Question

A 200 mL glass containing 198 mL of water at 30°C. The expansion coefficient of volume is 4,4 x `10^(-4)`°C. If the glass and water are heated, the water will expand and spill at what temperature?

Answer 1

`\DeltaT = (\DeltaV)/(\gammaV) = (2 ml)/(198ml\times(4.4\times10^{-4} "per"\quad ^oC)) = 22.95 ^oC`

`T_f = T_i + \DeltaT = 30^oC + 22.95^oC = 52.95^oC.`

Explanation:

Let us assume that the volume of glass does not change and it is only the water that undergoes thermal expansion.

The coefficient of volume expansion is defined as follows:
`\gamma \equiv 1/V(\DeltaV)/(\DeltaT)` ...... (1)

`\DeltaV` : Change in volume for a temperature change of `\DeltaT`,
`V\qquad` : Initial volume,
`\gamma\qquad` : Coefficient of volume expansion.

To fill the beaker the volume of water must expand from `198` `ml` to `200` `ml`, which is a volume change of `dV = 2` `ml`.
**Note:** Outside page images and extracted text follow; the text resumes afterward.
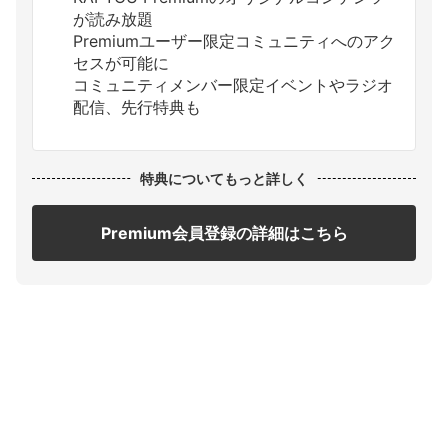
が読み放題
Premiumユーザー限定コミュニティへのアク
セスが可能に
コミュニティメンバー限定イベントやラジオ
配信、先行特典も
特典についてもっと詳しく
Premium会員登録の詳細はこちら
To calculate the increase in temperature that is required to accomplish this volume change, invert equation (1) and write it as,

`\DeltaT = (\DeltaV)/(\gammaV) = (2 ml)/(198ml\times(4.4\times10^{-4} "per"\quad ^oC)) = 22.95 ^oC`

So the temperature at which the water will start overflowing is,

`T_f = T_i + \DeltaT = 30^oC + 22.95^oC = 52.95^oC.`